Quark-gluon plasmas are among the subjects that have been most extensively researched by physicists in recent times. Thanks to the largest particle accelerators in operation today - the Large Hadron Collider (LHC) in Europe and the Relativistic Heavy Ion Collider (RHIC) in the United States - it is now possible to reproduce a quark-gluon plasma in the laboratory. This state of matter is believed to have predominated in the universe for a fraction of a second after the Big Bang.
According to the standard cosmological model, the duration of the quark-gluon plasma in the primordial universe was no more than one millionth of a second, since the universe is thought to have cooled approximately 10-6 s after the Big Bang to the extent that quarks and gluons could no longer move freely and instead became confined in hadrons (protons, neutrons, mesons, etc.). In the high-energy nuclear collisions produced at the LHC and RHIC, the quark-gluon plasmas last for an even shorter time - approximately 10-23 s - because of steep pressure gradients. Despite their transience and tiny volume (the diameter of a proton is on the order of 10-15 m), quark-gluon plasmas conceal intense and complex inner activity.
This activity is gradually being unveiled in LHC and RHIC experiments, and new theoretical approaches have been developed to explain or predict their results. A case in point, among many others, is the study "Hydrodynamic predictions for mixed harmonic correlations in 200 GeV Au+Au collisions", published in Physical Review C and highlighted as an Editors' Suggestion.
The study was performed by Fernando Gardim, from the Science & Technology Institute at the Federal University of Alfenas, Minas Gerais State (Southeast Brazil); Frédérique Grassi and Matthew Luzum, from the Physics Institute at the University of São Paulo (USP); and Jacquelyn Noronha-Hostler, from the Department of Physics at the University of Houston.
"Because of its very short duration, a quark-gluon plasma can't be observed directly," Grassi told. "The experiments are able to detect the hadrons formed when quarks and gluons recombine. These hadrons propagate in several directions. Their angular distribution around the axis of collision supplies highly relevant information about the plasma's structure and dynamics and, consequently, about the nature of the fundamental interactions in matter. Our study, which was theoretical, set out to predict specific patterns in the hadrons' angular distribution."
The researchers used a hydrodynamic model called NeXSPheRIO, which accurately reproduced a broad range of data obtained experimentally at RHIC. The computer simulations performed on this basis enabled the researchers to make predictions that can be tested in new experiments so that the model can be validated or corrected.

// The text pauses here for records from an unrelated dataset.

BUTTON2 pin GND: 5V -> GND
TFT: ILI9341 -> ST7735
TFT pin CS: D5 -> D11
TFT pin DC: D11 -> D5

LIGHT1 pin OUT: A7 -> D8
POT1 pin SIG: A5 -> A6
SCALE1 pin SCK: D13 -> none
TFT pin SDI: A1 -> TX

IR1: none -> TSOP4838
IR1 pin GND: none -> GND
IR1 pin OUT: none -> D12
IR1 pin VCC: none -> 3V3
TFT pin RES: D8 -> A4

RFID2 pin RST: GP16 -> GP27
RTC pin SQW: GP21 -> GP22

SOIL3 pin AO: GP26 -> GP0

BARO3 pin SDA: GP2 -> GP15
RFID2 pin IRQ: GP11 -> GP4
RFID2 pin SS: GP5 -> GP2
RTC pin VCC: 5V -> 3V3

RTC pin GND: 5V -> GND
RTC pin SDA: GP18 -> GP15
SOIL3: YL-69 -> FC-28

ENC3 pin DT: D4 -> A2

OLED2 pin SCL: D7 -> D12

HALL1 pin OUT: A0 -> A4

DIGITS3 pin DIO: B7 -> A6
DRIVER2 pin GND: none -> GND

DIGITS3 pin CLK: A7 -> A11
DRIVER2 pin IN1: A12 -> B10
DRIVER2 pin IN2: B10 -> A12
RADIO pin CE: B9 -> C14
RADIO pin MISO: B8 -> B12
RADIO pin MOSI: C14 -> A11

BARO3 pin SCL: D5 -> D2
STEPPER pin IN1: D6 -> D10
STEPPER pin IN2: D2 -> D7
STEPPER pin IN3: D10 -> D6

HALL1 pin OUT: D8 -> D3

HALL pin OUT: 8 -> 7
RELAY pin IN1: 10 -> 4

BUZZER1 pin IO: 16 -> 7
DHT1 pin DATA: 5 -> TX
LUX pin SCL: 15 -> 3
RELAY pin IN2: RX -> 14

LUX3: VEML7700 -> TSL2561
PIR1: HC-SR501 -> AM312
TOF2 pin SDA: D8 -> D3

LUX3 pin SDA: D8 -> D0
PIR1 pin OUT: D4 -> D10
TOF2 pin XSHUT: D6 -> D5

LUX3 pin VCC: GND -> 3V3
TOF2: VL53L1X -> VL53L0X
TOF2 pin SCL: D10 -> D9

"The angular distribution observed in the experiments is decomposed into a sequence known in mathematics as a Fourier series," Grassi explained. "Each term in the series corresponds to a specific feature of the distribution, and the series as a whole tells us how many particles move according to each pattern. The phrase 'mixed harmonic correlations' used in the title is the technical term that names the correlations among different Fourier coefficients.
"If a quark-gluon plasma were strictly homogeneous and had the properties of a gas [if its particles interacted very little], then the resulting flow of hadrons would be isotropic [equal in all directions]. But that's not the case. Actual flows detected experimentally are anisotropic, and the angular distribution exhibits non-null Fourier coefficients, which tells us that the plasma is not homogeneous and that its particles interact strongly."
The distribution coefficients are classified according to their geometric characteristics as elliptic, triangular, quadrangular, pentagonal, etc. The predominant flow is elliptic, because the hadron jet is much stronger in one of the directions orthogonal to the axis of collision. This distribution, which results from the strong interaction between quarks and gluons, indicates that the plasma is not a gas but a liquid. However, it is not just any liquid: the fact that the elliptic flow is not attenuated shows that the viscosity of this liquid is extremely low. In fact, a quark-gluon plasma is the least viscous - or most perfect - liquid ever discovered.
"Previous research had already shown that a quark-gluon plasma is a quasi-perfect liquid. What our study added was a better understanding of the non-homogeneity of the energy distribution inside the plasma," Grassi explained. With its very short duration and minute dimensions, a quark-gluon plasma is highly dynamic. Fluctuations cause its energy density to vary from one region to another. The study offers deeper insight into the link between these dynamics and fluctuations.
"Because NeXSPheRIO has so far agreed well with all observations made to date at RHIC, we believe its predictions can be used as a basis of comparison for new measurements to be made at the US collider," Grassi said. "Any deviation from the predictions will supply valuable non-trivial information, either about the initial phase of the collision that gives rise to the plasma or about the intrinsic properties of the medium."